Post # 1
So after messing around with my ring, I noticed it was quite dirty, super dull and had some hard water scale. It’d been a while since I cleaned it. After nosing around on PS, I cleaned it with these steps: Soak in 100% acetone for 30 mins to dissolve oils. Rinse and soak in boiling water for 5 minutes. Soak in cider vinegar for 30 mins, (to remove scale), rinse and then use paint brush (wet with acetone) with very thin but stiff bristles get at the pavilion. Rinse in distilled water and dry with hair dryer to ensure no water spots. My basket makes it very hard to clean the underside, and very easy for crud to get trapped. But this seems to have done the trick. It went from dull to beautiful. I have YG and all of these ingredients were safe for it, according to the folks over at PS. Of course I can’t and don’t want to advocate this process for anyone else, just sharing what I did.

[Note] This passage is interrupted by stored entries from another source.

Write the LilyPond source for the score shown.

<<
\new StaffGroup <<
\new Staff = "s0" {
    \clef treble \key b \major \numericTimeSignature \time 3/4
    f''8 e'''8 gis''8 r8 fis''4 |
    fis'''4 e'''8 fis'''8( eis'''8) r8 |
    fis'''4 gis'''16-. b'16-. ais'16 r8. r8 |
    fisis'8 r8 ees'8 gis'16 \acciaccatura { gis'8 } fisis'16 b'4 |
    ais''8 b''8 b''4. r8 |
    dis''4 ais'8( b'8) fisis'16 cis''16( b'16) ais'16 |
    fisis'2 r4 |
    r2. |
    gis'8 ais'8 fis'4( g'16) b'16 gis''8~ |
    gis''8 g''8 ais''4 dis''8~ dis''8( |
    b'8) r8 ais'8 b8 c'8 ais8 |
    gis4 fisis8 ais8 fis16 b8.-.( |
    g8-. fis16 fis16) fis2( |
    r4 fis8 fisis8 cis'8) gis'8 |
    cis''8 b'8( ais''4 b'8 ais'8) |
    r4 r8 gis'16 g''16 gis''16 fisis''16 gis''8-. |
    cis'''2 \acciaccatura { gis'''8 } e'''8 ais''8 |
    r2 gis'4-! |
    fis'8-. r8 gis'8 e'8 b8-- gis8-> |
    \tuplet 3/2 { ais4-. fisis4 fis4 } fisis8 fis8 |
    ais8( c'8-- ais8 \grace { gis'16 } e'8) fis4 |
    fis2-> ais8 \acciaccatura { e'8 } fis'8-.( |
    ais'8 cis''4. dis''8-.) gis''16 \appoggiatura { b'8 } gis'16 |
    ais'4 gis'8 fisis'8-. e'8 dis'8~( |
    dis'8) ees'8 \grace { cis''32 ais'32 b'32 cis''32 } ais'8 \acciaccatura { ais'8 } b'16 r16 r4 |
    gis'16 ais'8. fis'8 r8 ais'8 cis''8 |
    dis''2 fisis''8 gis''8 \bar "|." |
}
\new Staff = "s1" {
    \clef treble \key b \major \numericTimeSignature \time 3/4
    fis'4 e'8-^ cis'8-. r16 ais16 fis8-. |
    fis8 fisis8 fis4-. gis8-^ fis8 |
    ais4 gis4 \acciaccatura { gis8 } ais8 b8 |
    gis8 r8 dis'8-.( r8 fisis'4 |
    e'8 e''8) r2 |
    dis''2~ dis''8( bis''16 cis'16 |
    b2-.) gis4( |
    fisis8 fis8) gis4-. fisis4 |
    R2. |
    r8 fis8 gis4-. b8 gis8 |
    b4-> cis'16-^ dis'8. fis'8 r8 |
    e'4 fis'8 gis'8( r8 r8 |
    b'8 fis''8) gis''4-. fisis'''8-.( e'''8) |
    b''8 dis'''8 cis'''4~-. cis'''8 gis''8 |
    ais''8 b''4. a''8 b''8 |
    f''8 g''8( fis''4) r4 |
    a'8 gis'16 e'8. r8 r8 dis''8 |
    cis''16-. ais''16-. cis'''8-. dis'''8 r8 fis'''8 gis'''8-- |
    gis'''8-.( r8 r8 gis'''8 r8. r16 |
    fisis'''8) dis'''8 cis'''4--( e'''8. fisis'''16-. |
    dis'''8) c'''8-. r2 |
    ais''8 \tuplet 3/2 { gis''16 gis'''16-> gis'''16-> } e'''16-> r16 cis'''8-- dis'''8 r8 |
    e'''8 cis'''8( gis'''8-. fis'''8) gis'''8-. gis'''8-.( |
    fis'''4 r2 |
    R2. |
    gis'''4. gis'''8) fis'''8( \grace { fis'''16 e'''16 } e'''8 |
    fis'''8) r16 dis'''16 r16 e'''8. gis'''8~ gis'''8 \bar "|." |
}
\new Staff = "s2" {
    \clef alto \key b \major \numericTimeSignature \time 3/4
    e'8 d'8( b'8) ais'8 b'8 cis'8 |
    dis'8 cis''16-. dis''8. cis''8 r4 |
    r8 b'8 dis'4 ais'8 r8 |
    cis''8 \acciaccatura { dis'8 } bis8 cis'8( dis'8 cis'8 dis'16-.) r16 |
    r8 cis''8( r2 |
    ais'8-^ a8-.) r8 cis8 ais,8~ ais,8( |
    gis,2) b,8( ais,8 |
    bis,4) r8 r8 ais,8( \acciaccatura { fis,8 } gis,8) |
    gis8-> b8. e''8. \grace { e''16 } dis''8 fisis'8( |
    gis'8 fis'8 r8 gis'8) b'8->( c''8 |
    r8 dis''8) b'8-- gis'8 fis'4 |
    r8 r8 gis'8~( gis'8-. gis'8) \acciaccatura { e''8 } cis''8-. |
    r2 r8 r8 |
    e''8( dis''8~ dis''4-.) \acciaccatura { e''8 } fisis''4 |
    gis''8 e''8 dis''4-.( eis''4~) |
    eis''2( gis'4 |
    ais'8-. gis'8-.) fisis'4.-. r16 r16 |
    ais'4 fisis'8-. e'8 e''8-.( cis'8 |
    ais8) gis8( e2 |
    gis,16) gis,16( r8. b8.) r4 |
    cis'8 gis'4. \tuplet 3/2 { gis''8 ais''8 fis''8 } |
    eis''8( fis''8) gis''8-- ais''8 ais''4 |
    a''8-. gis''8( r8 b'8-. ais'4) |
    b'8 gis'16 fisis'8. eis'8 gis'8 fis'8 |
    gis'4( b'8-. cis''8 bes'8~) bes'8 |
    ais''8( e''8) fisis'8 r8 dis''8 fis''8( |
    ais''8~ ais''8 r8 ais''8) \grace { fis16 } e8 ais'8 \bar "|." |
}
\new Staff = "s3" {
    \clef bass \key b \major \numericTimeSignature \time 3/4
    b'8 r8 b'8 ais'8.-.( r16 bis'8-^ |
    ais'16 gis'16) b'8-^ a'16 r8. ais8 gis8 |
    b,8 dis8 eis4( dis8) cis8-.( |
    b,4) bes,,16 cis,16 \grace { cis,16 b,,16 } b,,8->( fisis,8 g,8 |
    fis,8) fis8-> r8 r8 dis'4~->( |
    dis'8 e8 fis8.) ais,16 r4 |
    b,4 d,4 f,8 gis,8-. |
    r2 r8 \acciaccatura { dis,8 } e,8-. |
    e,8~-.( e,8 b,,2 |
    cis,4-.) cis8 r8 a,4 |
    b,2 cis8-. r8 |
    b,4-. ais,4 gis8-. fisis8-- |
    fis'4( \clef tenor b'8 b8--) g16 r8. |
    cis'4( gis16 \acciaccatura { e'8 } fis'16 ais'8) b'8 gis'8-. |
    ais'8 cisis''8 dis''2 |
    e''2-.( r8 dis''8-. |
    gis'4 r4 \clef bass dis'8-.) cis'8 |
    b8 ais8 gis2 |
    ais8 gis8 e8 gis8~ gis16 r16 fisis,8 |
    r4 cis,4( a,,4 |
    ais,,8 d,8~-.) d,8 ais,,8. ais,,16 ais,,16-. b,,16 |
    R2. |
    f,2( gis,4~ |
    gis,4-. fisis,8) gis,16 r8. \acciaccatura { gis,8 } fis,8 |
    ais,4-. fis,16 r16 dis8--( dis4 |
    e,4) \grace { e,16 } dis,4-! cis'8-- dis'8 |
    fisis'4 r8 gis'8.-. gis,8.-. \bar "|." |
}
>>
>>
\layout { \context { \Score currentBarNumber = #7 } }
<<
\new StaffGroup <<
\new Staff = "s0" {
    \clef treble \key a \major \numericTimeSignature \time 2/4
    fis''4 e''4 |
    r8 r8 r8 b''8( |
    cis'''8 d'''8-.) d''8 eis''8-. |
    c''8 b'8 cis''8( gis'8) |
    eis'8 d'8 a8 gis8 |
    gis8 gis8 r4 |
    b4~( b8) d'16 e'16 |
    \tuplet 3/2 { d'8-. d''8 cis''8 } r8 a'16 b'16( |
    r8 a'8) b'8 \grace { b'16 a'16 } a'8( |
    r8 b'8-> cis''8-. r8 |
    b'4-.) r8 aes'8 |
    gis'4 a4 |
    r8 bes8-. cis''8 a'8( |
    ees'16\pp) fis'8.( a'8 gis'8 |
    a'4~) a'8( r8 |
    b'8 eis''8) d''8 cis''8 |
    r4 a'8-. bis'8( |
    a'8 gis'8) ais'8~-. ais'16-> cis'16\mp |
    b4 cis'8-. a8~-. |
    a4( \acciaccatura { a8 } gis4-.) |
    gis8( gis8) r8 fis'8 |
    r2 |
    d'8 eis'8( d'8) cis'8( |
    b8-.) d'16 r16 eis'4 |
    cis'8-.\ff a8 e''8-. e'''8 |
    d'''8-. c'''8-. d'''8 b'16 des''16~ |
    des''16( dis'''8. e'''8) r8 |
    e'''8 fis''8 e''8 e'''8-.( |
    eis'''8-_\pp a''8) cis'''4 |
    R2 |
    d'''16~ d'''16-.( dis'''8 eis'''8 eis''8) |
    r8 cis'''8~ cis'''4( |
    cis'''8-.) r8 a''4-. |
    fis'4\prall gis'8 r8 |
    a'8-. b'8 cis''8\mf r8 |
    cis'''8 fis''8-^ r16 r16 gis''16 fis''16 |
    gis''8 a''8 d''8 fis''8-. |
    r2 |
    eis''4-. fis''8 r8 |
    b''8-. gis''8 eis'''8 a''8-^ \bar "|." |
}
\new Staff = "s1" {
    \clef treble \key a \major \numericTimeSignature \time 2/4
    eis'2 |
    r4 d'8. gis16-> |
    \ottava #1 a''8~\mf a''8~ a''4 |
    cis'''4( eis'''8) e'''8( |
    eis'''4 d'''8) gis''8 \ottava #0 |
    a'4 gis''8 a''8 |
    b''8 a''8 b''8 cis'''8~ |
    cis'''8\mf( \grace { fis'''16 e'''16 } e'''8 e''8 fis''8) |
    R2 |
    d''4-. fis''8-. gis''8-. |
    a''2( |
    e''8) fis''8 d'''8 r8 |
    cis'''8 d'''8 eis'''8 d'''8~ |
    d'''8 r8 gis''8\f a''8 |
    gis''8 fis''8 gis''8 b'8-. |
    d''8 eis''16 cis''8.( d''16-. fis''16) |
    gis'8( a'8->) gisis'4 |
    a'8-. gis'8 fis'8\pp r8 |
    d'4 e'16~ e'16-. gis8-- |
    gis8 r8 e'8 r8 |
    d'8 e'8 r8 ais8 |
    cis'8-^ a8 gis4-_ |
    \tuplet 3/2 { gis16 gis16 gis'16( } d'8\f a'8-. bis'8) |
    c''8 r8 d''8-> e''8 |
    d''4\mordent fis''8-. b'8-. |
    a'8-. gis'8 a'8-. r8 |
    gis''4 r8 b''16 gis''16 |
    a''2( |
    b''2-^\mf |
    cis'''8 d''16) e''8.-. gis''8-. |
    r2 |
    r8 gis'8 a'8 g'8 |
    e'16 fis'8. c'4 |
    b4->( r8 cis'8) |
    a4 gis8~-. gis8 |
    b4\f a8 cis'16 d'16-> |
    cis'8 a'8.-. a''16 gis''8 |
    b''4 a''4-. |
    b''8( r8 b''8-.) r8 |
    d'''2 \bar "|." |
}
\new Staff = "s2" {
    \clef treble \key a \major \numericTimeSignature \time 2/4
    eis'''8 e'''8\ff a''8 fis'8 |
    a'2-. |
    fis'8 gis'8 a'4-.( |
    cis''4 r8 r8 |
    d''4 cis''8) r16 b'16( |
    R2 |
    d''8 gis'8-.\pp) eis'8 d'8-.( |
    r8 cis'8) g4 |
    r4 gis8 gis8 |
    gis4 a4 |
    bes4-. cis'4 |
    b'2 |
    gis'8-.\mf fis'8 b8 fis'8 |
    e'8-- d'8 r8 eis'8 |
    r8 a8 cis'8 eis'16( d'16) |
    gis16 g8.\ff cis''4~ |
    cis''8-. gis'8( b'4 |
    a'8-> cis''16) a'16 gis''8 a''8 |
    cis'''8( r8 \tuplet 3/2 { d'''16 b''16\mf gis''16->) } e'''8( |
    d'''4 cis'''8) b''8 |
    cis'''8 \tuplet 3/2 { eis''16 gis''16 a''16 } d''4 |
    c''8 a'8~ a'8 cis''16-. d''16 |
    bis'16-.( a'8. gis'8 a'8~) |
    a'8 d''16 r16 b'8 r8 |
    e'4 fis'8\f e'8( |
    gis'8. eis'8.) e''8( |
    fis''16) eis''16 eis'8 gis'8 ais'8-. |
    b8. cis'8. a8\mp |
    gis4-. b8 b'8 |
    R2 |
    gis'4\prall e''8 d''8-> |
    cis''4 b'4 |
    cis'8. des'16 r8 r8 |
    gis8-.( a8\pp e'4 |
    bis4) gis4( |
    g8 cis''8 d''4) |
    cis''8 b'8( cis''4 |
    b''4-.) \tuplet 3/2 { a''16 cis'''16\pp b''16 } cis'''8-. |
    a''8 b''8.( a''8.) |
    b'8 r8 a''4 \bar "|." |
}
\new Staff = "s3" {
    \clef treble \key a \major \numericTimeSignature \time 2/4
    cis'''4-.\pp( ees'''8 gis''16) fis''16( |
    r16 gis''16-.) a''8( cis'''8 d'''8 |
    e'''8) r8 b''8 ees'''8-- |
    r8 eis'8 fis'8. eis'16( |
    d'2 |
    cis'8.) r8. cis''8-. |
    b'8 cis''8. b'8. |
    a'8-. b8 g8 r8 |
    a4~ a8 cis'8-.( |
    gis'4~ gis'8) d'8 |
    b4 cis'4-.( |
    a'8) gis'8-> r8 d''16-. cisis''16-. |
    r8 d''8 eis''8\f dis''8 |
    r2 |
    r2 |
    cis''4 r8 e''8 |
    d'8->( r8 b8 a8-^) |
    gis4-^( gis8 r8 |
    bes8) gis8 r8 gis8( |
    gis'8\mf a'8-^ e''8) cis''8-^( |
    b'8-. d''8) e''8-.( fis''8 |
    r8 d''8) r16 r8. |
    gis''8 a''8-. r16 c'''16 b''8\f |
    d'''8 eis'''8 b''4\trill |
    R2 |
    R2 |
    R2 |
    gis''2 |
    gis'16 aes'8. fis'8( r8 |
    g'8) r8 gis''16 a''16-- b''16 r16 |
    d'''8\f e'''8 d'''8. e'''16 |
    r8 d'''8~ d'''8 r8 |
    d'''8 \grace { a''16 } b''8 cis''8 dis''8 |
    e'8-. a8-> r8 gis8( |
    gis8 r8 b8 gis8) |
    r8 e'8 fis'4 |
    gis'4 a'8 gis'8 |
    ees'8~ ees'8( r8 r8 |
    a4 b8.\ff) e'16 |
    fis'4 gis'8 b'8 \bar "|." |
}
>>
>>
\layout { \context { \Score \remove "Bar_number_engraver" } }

Since different metals and stones respond differently, please don’t take my word for anything and clean your rings safely. This ring is 14k WG and natural diamond, FWIW.
Post # 4
AFTER: Some fire, finally!
Post # 5
Nice! I can definitely see in the before pic, that the diamond is slightly cloudier/duller. The after pic is definitely much clearer and has fire in the diamond.
Post # 6
I literally said out loud “Wowwzaa” 😂lol It looks great!!
Post # 7
chatnoir : cabowedding2019 :
Thanks. Loving that acetone. I had been using ammonia and/or isopropyl alcohol, but those weren’t too good at getting the pavilion really clean. I’m sticking with a nice acetone bath a couple times per month.
Post # 8
Oh my gosh, that’s freaking amazing. I need to do this.
Post # 9
Absolutely amazing. The ingredients do scare me a little LOL but I totally trust you. I just would die if anything happened to my baby and my husband might spank me LOL JK. I cant believe how incredible your ring looks! Im drooling.
Post # 10
That is an excellent result! The sparkles really stand out in the first after pic. I’m going to try that apple cider vinegar soak. I’m still wary of the acetone and boiling water steps!
After wearing my ring for a few years, I noticed that my willingness to take a lot of steps or solutions to clean my ring has taken a deep dive. So I just decided to get an ultrasonic cleaner so I can simply drop my ring in there while I’m in the shower and get it clean with no effort. I’ve been considering using the blow dryer to dry it afterwards- it does look so beautiful without any water spots.
Post # 11
Yeah, man, I hear you. I’ve been married for a while and my care of my rings has waned greatly. I don’t have an ultrasonic cleaner, but a friend of mine does and I’ve used it. I like it. Worth getting one, I think. But I have super hard water here in England and hers hasn’t been too great at removing scale when I get lazy and don’t clean it for months. I don’t know if it’s the specific cleanser she’s got or what. But I’m going to invest in one when I get back to the US. Hopefully it’ll help me keep it cleaner. I paint a lot and it gets nasty. Trying to remove Pebeo paints from it was a nightmare!
The vinegar worked really well. I just let it soak overnight again because why not. I didn’t actually boil the thing, I just boiled water and poured some into a ceramic little bowl. The acetone worked really well, too. I read on PS some posts by professional jewelers, gemologists, etc, that acetone is commonly used in some jewelry cleaning and crafting, and that enough for me to try it. I’ve noticed that isopropyl alcohol leaves a film, so I’m going to stick with using ammonia and vinegar for regular cleanings and save the acetone for deep cleanings once or twice per year.
Post # 12
Yeah I wouldn’t use acetone unless I was certain it wouldn’t harm my metals or stone. I did a fair amount of research before I decided to try it, and I’m thinking of getting a new setting here in the recent future so I wasn’t too worried about damaging the setting, and acetone is fine for untreated diamonds.
Post # 13
I use a counterintuitive method.
I dip my diamond ring in baby oil. The old, hardened oil (from many weeks’ worth of fingerprints, hand cream, etc.) dissolves in the baby oil. The baby oil remains on the ring but because it is new and unhardened it is more readily removed by detergent.
I then dip the ring in washing up liquid (know aa dish soap in the US).
Then I rinse the ring in cold water and put it back on my finger.
(Please note that I use a minimum amount of oil and I place the plug in the sink. I use this technique on diamonds and sapphires but NEVER on emeralds or pearls or opals.)
Post # 14
Supersleuth : I tried your recipe after reading one of your posts months ago and it worked out great! I have a diamond solitaire. Where did you get the baby oil idea?
Post # 15
janedoe27 : SS probably has some science knowledge; lipids are not water soluble. But it’s the same principle at work in a facial….oil on a face to dissolve the excess facial oil, wipe off, continue with the rest of the steps.